Un test HPV positif n’est pas synonyme d’infidélité ! D’abord parce qu’il ne permet pas de dater l’infection. La contamination peut certes être récente, mais il peut aussi s’agir d’une infection ancienne, contractée avec un autre partenaire. Il est tout à fait possible qu’une infection par papillomavirus ne devienne détectable que plusieurs années après l’infection. Il se peut aussi que ce soit votre compagnon actuel lui-même qui vous ait transmis le virus. «Ces virus sont assez contagieux, ils se transmettent au cours des rapports sexuels, y compris par attouchements digitaux. Le préservatif n’est donc pas un gage de protection», souligne le Dr Mergui.
À noter que la vaccination des jeunes garçons permet de les immuniser contre une future infection par la plupart des papillomavirus oncogènes, ce qui protégera indirectement leurs futures partenaires. Mais les papillomavirus sont aussi une affaire qui concerne directement les hommes, même s’ils sont moins sévèrement touchés que les femmes. Environ 1700 cancers (bouche, gorge, anus, pénis) se déclarent chaque année en France chez des hommes en raison d’une infection à HPV.

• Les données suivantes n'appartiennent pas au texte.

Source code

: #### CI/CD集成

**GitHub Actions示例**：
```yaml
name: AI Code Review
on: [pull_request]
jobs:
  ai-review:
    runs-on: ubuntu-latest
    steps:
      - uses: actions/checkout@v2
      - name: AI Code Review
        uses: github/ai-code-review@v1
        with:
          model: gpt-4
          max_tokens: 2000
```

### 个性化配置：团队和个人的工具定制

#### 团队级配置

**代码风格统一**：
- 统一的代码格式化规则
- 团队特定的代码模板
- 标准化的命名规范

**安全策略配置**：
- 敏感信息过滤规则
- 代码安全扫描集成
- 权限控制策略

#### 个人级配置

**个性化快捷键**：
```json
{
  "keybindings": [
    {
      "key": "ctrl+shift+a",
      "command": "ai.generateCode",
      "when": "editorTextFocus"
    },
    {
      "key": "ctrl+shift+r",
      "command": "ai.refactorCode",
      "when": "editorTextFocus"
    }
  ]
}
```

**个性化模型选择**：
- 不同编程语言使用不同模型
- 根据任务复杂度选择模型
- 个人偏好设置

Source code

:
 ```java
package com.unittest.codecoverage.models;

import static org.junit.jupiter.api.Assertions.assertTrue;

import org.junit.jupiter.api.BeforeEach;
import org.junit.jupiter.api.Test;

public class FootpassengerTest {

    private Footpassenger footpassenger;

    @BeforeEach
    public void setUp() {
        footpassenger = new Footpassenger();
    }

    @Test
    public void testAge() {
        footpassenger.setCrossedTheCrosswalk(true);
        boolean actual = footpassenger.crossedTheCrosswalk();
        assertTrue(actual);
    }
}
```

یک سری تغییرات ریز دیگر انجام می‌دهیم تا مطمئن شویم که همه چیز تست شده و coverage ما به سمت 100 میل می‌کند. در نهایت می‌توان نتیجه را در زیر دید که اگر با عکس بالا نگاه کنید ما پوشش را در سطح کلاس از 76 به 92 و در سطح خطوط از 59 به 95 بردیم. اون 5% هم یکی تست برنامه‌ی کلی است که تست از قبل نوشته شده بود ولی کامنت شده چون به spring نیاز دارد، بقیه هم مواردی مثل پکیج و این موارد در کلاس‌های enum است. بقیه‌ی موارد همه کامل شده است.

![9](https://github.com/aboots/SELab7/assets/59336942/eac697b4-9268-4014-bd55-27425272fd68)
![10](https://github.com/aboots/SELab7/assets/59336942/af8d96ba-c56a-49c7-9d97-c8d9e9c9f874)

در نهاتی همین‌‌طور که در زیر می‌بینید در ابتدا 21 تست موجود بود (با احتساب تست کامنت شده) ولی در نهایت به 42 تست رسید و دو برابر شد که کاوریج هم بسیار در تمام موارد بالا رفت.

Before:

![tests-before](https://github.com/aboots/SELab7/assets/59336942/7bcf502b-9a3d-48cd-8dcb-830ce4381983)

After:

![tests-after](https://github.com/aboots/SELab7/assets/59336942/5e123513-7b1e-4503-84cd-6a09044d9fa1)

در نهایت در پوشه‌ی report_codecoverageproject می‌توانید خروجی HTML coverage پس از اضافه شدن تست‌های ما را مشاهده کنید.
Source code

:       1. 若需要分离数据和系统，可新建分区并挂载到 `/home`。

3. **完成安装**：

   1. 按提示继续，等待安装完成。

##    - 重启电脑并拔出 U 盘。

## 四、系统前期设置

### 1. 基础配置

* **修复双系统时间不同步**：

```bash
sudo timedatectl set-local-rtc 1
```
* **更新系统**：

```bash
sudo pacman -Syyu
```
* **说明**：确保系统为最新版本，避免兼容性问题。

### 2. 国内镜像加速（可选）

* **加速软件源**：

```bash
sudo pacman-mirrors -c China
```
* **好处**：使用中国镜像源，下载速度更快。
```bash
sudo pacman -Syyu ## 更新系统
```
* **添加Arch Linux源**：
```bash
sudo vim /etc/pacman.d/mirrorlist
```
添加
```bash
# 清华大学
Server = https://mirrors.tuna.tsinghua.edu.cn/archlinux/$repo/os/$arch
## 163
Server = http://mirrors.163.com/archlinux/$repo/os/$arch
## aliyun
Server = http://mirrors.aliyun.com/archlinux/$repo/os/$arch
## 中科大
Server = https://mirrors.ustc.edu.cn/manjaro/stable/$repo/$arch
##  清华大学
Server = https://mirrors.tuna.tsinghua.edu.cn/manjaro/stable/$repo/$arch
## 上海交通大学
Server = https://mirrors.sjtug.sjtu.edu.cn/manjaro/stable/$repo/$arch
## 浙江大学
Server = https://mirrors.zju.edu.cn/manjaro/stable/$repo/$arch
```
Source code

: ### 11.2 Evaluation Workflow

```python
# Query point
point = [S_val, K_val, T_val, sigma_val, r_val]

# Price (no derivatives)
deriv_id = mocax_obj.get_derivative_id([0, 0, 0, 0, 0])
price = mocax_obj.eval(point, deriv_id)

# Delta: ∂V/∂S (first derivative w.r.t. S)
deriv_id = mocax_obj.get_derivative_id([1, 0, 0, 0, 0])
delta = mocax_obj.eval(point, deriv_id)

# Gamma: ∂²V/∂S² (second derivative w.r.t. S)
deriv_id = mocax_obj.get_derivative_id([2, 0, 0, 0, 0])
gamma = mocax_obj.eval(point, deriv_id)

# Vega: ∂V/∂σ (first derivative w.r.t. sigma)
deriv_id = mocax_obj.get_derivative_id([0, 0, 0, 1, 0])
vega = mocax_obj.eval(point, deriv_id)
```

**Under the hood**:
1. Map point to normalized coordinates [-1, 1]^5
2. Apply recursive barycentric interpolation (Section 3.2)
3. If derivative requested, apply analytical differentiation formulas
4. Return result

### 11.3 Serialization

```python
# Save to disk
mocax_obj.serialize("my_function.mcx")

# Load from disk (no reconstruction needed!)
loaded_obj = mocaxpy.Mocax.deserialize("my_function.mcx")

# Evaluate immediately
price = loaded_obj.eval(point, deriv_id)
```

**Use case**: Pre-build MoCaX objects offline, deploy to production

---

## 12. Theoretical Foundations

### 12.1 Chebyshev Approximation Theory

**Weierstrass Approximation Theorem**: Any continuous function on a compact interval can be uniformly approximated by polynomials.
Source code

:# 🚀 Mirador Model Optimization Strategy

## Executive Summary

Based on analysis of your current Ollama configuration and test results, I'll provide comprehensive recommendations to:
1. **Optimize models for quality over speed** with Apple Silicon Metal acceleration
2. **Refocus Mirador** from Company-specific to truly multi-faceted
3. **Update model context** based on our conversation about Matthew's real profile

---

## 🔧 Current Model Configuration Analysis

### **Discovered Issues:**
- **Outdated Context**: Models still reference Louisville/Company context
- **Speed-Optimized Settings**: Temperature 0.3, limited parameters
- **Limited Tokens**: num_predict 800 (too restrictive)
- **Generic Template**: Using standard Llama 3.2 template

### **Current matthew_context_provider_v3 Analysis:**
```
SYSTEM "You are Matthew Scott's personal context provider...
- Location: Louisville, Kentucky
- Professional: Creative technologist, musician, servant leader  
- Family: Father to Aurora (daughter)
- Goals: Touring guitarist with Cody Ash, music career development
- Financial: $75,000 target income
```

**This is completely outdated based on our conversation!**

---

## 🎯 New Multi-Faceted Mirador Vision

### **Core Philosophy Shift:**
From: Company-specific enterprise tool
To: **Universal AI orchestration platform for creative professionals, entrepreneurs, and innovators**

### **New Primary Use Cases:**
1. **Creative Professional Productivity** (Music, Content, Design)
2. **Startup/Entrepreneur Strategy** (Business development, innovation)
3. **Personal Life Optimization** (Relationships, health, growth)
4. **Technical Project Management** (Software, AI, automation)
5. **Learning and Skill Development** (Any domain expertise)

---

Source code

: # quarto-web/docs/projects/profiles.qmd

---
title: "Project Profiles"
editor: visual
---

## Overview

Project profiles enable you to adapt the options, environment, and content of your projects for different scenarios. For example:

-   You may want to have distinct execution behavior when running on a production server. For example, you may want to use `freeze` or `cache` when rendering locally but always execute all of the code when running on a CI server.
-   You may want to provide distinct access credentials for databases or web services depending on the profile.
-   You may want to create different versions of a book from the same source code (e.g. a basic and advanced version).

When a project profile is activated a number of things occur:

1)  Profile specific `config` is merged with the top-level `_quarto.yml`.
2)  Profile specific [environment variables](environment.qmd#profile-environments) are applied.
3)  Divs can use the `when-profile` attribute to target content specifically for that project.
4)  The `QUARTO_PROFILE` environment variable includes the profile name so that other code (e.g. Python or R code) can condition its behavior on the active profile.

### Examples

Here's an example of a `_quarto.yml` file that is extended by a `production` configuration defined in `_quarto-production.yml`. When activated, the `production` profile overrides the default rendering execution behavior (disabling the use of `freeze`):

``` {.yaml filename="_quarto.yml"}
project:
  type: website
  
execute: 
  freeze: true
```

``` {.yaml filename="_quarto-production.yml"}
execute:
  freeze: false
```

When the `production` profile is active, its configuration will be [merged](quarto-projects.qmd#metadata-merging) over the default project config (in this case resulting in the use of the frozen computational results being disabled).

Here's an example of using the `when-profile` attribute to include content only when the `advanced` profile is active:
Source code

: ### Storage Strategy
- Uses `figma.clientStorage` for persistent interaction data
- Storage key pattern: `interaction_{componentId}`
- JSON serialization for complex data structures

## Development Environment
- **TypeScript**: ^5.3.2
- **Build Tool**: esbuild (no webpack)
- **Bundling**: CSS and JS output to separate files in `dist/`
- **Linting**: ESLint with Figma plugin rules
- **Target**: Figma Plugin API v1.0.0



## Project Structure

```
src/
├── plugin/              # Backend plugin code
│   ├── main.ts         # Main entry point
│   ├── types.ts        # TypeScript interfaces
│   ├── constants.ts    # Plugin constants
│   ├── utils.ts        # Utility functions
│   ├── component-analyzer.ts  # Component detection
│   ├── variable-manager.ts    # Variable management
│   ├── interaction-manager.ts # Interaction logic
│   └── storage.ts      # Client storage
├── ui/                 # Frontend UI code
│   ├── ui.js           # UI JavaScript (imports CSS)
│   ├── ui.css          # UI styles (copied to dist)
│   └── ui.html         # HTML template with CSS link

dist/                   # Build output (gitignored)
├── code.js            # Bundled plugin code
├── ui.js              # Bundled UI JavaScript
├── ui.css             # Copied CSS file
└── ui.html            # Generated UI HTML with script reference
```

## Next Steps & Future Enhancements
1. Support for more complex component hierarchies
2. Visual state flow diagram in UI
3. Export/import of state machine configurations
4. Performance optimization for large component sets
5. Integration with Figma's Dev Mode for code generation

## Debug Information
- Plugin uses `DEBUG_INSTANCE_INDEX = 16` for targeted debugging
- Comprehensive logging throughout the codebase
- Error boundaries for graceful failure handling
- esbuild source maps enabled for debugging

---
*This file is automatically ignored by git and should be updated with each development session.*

Il n’y a pas de traitement radical et définitif contre l’infection à HPV mais il y a un facteur sur lequel il est possible d’agir: le tabagisme. «En perturbant l’immunité locale et en entraînant l’excrétion de toxines au niveau de la glaire cervicale, le tabagisme augmente le risque d’infection persistante à HPV et participe au risque de lésions précancéreuses», explique le Dr Julia Maruani, gynécologue aux Hôpitaux Universitaires de Marseille. «Fumer diminue de 50% les chances d’éliminer le virus. On cumule les problèmes, ce qui va mener à des lésions», poursuit-elle. Ce risque serait même proportionnel à la durée de tabagisme et à la quantité fumée. «Arrêter de fumer est une bonne option pour diminuer la charge virale», souligne le Dr Mergui.